I AM TOUGH ON PELTS WITH A 22-250 AND 55 GRAIN BALISTICS BUT THEY DON'T STAND A CHANCE UP TO 750 YARDS NICE IMPACT BUT I NEED TO START MOUNTING SOME COYOTES FOR THE FAMILY AND I NEED SOME TIPS ON HOW TO'S FOR MOUNTING SHOULDER MOUNT COYOTES :sniper: :beer:


----------



## DVXDUDE (Apr 3, 2007)

your shooting coyotes 750 yards away??? what do you have for a scope??


----------



## thepain1 (Dec 20, 2006)

okay for starters a 22 250 isnt hard on pelts and your a hell off a shoot if your hitting coyotes with a 22 250 out to 750 yards?
How much do you raise above them to hit them is my question? :-? :sniper:


----------



## fingerz42 (Aug 13, 2006)

He has 3 post guys. Its some dude coming in to try to impress us or something. Does that dude realize that 750 yards is damn near a half mile? Shooting a bullet that travels 4000 fps, that would be a drop of about 5 FEET. Thats a 60 inch drop LOL. This dudes crazy


----------



## fingerz42 (Aug 13, 2006)

To answer your question DVX, he uses a TELEscope.

And pain1, to answer yours, SIMPLY take aim at the animal 5 feet above his current location, then fire off. If you raise your head quick enough you might be able to see the bullet hit the animal too, b/c you will have about half second between firing and the bullet reaching its target.


----------



## Fallguy (Jan 23, 2004)

Have any of you ever watched "Beyond Belief"? If not you need to do so.

They have video of people shooting elk and other animals at 600-800 yards away. There is even a coyote kill (if I remember right...I will watch again tonight) at 1000 yards. It is possible with the right equipment and practice. I don't think I would ever be able to do it but some people can.

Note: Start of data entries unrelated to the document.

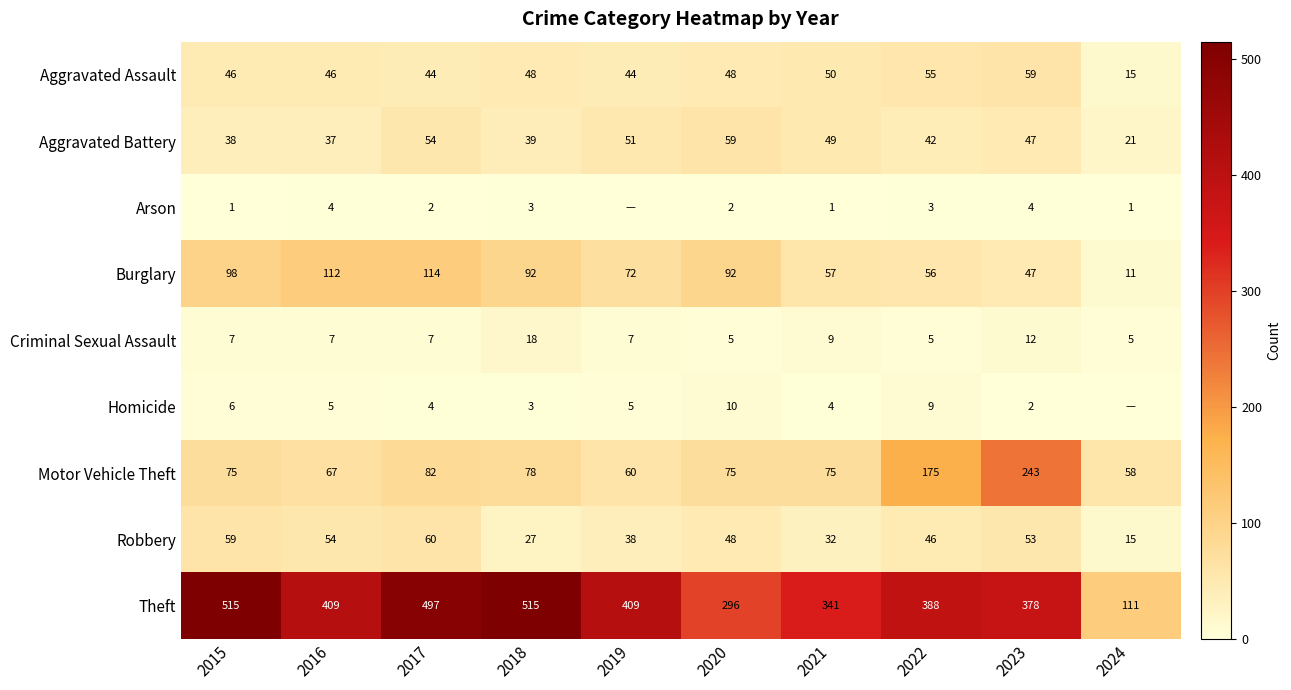

Count the number of data series in this chart.

9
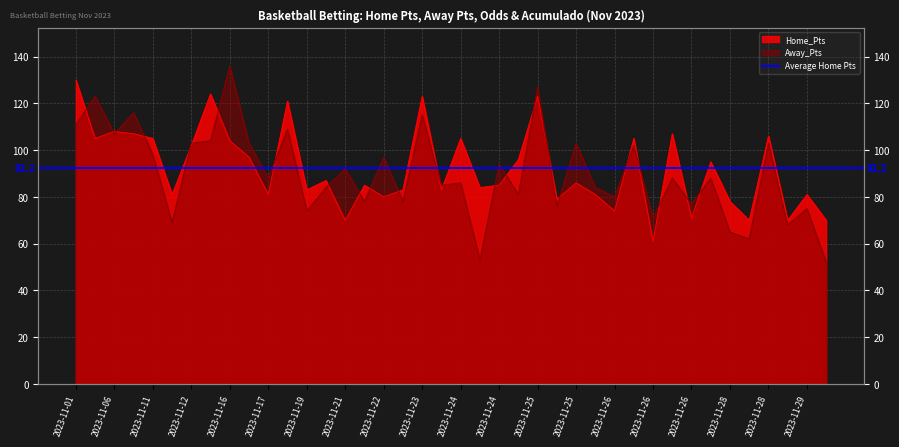

How many categories are shown in the chart?

40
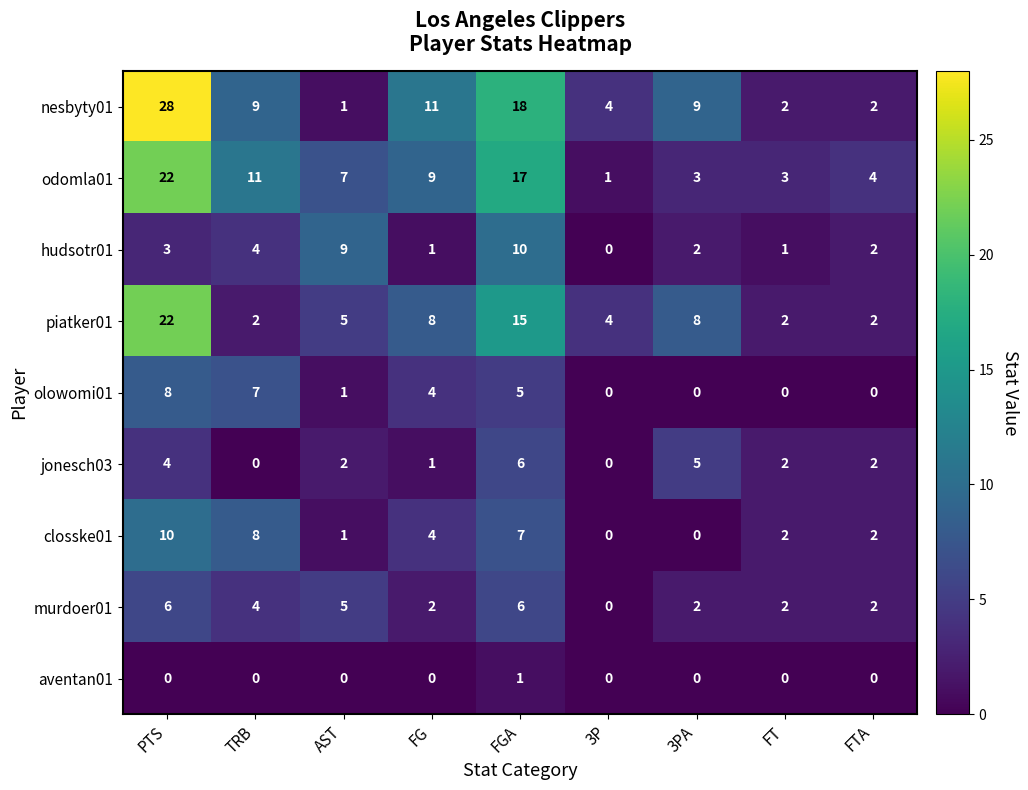

At which category is the sum across all series the highest?

PTS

I'm also not saying it can be done with EVERY caliber but it can be done with some calibers.

On Les Johnson's Predator Quest Les shoots a coyote running at something in the range of 683 yards. He holds 4 feet over his back. What does Les shoot? A 223 or 22-250 if I remember right.

Lay off him and let him explain himself.


----------



## Savage Rookie (Oct 10, 2006)

awesome shot that Les makes, hK 600 (or 660 can't 'member for sure) .223 was the rifle.


----------



## papapete (Jan 2, 2005)

I know snipers in Vietnam had kills at 1000 meters with a 30 .06 I belive.


----------



## Jaybic (Sep 8, 2005)

The les johson shot was his 22-250. It was his last of 5 shots. In the Marines the snipers qualify at 800 meters I believe(someone let me know if I am mistaken) and we also learned of a Marine sniper named Carlos Hathcock who shot an old Winchester Model 70 in .300 winmag and also put a scope on an M2 .50 cal machine gun and had kills out to 2500 yards/meters. 93 confirmted kills in all and allegedly that guy is supposed to have made the original "down the other snipers scope tube" shot so It sure can be done but he was also probably in shooting position preparing for the shot for hours before he took it and VERY few people could make those shots save guys like David Tubb and those types.

I am not saying he didnt do it once or twice but the average guy just isnt going to hit a coyote at 750 yds with any consistancy. Maybe lucky now and again but certainly not every coyote withing 750 yds is a dead one. I wanna see it. Best 3 out of 5 on video. No offense intended to anyone. :beer:

Jaybic


----------



## Savage Rookie (Oct 10, 2006)

i thought that he was shooting a semi auto in that scene; his HK, i may be mistaken though.

For the average guy it was a spectacular shot, I don't know a thing about his background so no saying what type of formal training he has had.

To me comparing military sniping to civialian hunting is apples to oranges.


----------



## bigracks75 (Apr 23, 2007)

Thats all i do in my free time. We shoot coyotes and have contests to see who can hit them the farthest away my longest is 780 but one of my friends marked an 850. We live in the flat land where long shots come often and with a little practice it can be accomplished easily and the 250 will easily do it with reloads.


----------



## hagfan72 (Apr 15, 2007)

Yeah, I have heard of shots like that, but i am with everyone else, I would pay good $$ to see someone that could REGULARLY hit a coyote-sized target in the vitals at 750 yds in the colorado wind.

But to reask the question, bigracks, what kind of scope you have your rifle topped with?


----------